History

Like most rivers in northern Colchester County, Nova Scotia, Waughs River begins in the uplands of the Cobequid Hills and drains northward toward Northumberland Strait. The Falls is the appropriate name given to a series of cascades where the river descends the edge of the plateau onto the flat lowlands along the coast. The lower river supports Atlantic salmon, brook trout and (introduced) brown trout.

Historically, the largest of the cascades at The Falls was probably a permeable barrier which some salmonids could ascend by jumping from pool to pool. However, a private dam built in 1867 transformed The Falls into an absolute barrier to fish passage. Although the dam has long been removed, reshaping of the channel to accommodate the dam continued to effectively prevent fish passage. Consequently, while there is an abundant population of landlocked brook trout in the upper river, no Atlantic salmon have lived there for 140 years.

All this changed in 2009 when the Department of Fisheries and Oceans built a fish ladder at The Falls.  The 20-m Alaskan Steepass ladder was installed to allow trout and salmon to ascend the otherwise impassable cascade. The new ladder permits migratory fish to use about 10 km of the upper river, including abundant prime habitat, that was previously inaccessible. 

Brown trout were observed using the fish ladder within days of its completion. Atlantic salmon began using the upper reaches during the 2010 spawning run. The population of salmon in the upper river is also being augmented with hatchery-reared fish. The North Colchester River Restoration Association, a local volunteer group in collaboration with DFO, incubated fry from 40 000 eggs for release into the upper river in 2010. The eggs were taken from spawning salmon collected below The Falls, where spawning activity tends to be concentrated.

Graduate student Heather MacDonald standing atop the fish ladder during high flow in November 2010.  She is standing on a leaf-covered grate over a holding pool, designed to give the fish a rest as they ascend the ladder.  The lower segment of the ladder extends down to the right in the photograph, while the upper segment runs upward behind Heather.  The Falls lies to the immediate right of the photograph.

The Project

The return of Atlantic salmon to the upper Waughs River may re-structure the fish community if brook trout begin competing with young salmon. Depending upon the outcome of this interaction, other aspects of the river ecosystem may also change, particularly benthic invertebrates and energy flow.  The fish community may influence leaf litter decomposition, an important energy source, by consuming litter-feeding invertebrates or changing their behaviour. This aspect of fisheries ecology has received little attention.

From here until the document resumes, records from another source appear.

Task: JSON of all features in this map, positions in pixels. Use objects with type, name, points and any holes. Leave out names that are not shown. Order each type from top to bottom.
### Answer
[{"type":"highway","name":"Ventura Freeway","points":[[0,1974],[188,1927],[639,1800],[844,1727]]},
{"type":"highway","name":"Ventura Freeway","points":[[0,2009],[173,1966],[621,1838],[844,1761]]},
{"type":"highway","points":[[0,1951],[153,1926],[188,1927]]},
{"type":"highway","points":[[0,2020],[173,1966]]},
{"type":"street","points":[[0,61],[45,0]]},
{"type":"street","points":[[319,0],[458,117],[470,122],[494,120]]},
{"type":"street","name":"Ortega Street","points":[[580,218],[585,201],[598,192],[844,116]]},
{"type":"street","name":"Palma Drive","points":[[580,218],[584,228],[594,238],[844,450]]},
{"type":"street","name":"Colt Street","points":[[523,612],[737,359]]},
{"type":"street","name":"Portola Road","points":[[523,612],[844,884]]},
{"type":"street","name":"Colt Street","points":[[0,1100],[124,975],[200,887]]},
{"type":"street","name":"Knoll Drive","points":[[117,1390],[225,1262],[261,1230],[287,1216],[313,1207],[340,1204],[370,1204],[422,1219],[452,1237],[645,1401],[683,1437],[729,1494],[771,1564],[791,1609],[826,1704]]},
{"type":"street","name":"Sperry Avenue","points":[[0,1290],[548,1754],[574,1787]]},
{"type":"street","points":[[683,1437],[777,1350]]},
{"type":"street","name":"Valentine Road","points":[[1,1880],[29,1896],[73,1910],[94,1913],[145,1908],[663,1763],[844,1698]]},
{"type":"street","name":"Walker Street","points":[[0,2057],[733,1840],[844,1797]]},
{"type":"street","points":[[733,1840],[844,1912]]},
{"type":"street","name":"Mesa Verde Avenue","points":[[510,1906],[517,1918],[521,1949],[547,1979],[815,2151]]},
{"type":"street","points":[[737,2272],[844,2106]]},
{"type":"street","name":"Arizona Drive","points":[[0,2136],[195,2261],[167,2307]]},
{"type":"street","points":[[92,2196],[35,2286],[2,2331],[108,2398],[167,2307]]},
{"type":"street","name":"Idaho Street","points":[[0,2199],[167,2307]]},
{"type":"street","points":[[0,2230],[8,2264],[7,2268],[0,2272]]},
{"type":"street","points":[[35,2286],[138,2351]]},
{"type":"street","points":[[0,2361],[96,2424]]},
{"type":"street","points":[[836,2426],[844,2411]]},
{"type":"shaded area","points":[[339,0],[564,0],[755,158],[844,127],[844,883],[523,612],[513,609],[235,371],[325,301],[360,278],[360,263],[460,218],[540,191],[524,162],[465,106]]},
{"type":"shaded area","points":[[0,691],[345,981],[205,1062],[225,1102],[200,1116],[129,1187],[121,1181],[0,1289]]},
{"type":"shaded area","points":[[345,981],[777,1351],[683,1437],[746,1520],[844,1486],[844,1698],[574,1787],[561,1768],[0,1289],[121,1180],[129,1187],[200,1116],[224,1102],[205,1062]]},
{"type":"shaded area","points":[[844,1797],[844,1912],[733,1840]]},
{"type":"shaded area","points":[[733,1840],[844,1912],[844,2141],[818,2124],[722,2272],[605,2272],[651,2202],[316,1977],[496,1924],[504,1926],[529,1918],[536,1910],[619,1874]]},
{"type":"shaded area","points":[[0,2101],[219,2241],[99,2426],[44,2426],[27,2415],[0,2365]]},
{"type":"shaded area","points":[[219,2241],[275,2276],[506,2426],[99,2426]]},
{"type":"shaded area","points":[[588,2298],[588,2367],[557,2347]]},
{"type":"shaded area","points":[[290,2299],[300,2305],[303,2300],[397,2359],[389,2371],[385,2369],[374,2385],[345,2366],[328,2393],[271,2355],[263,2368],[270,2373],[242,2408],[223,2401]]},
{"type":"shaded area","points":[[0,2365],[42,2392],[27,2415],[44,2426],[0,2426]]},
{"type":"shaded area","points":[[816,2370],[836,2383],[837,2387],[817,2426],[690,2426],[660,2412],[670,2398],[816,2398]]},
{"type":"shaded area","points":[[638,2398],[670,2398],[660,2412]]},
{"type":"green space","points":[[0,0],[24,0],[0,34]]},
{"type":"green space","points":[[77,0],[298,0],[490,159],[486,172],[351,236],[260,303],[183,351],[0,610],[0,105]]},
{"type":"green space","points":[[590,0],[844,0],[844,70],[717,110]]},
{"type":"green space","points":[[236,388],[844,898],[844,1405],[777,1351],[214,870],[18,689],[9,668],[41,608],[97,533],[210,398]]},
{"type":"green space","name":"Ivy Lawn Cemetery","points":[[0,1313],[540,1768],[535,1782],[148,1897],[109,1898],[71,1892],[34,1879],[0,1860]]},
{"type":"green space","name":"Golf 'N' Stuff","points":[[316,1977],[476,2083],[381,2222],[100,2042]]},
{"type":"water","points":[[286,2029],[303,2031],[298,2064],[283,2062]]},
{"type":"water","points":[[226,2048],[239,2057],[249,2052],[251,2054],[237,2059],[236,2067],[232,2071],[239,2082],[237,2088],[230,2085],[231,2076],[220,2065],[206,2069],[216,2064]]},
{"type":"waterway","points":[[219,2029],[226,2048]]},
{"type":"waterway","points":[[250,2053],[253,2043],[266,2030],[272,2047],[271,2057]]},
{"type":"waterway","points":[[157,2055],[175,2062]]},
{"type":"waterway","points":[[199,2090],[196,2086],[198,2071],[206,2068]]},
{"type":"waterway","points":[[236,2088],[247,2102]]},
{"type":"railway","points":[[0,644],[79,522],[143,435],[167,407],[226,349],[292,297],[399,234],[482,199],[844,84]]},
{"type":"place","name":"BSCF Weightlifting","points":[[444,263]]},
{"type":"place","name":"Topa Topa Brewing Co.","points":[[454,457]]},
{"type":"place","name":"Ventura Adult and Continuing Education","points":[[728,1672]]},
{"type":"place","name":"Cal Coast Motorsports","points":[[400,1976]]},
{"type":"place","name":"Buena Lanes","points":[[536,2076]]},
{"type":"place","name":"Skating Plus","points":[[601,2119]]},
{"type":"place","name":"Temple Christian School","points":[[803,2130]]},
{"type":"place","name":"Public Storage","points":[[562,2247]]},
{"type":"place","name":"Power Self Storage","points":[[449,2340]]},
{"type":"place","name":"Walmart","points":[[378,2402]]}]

Upper Waughs River, above The Falls.  Abundant bankside cover, well-oxygenated water and cobble bottom creates fine rearing habitat for Atlantic salmon.

Graduate student Heather MacDonald studied the effects of immigrant Atlantic salmon and brown trout on upstream fish communities and ecosystem processes for her M.Sc. Thesis.  She counted redds (the pits in the stream bottom that salmon dig to hold their eggs) and used electro-fishing and seining to assess fish populations (with help from DFO).  Trout populations were not reduced by competition or predation by salmon, at least in the first few years after the fish ladder was installed.  However, native brook trout appear to favour upper reaches where salmon are fewer.

Salmon redds in upper Waughs River demonstrate that the fish are ascending the falls, but it proved difficult to show that they are using the fish ladder.  Heather tried marking migrating Atlantic salmon with PIT (passive integrated transponder) tags and then mounting a detector at the top of the ladder.  But catching enough fish to tag proved impossible.  In 2011, we installed underwater cameras at the top of the ladder, only to have them knocked out by a flood.  We can only infer that salmon use the ladder because of the redds upstream. 

The resting cage at the top of the fish ladder.  The bars on the upstream end are intended to prevent logs and other floating debris from clogging the ladder.  The metal grate on top provides cover from predators.  The ladder descends at the left rear of the picture.

Benthic invertebrate populations were assessed using Hess samples.  The effect of fish on litter decomposition rates were assessed using the "litter bag" method. Known quantities of red maple leaves were enclosed in mesh bags and pinned to the river bottom to simulate natural leaf packs. Coarse-mesh bags (1-cm mesh size) permit litter-feeding organisms (shredders) to enter, while fine-mesh bags (0.25 mm) exclude them.

Placing litter bags in Waughs River, above The Falls.  The bags are pinned to the bottom with spikes and then anchored with a cobble on top.

In the absence of other factors, litter decomposition rates from coarse-mesh bags tend to be higher than from fine-mesh bags because of the activity of leaf-feeding insects.  If fish alter the activity of these insects or reduce their numbers, a reduction in the rate difference between coarse-mesh and fine-mesh bags should become apparent as fish populations increase above The Falls.

Analysis of litter-bag data suggests no effect of fish on decomposition rates.  There were clear differences in mass loss rates between fine-mesh bags and coarse-mesh bags, as expected, and decomposition in the second year (2011) was significantly slower than in 2010.  Nevertheless, we could find no effect of fish presence on mass loss rates.  Surprisingly, there doesn't even seem to be a correlation between the number or size of leaf-feeding invertebrates and decomposition rate, in contradiction of findings in the literature.  Further analysis of these puzzling data are underway.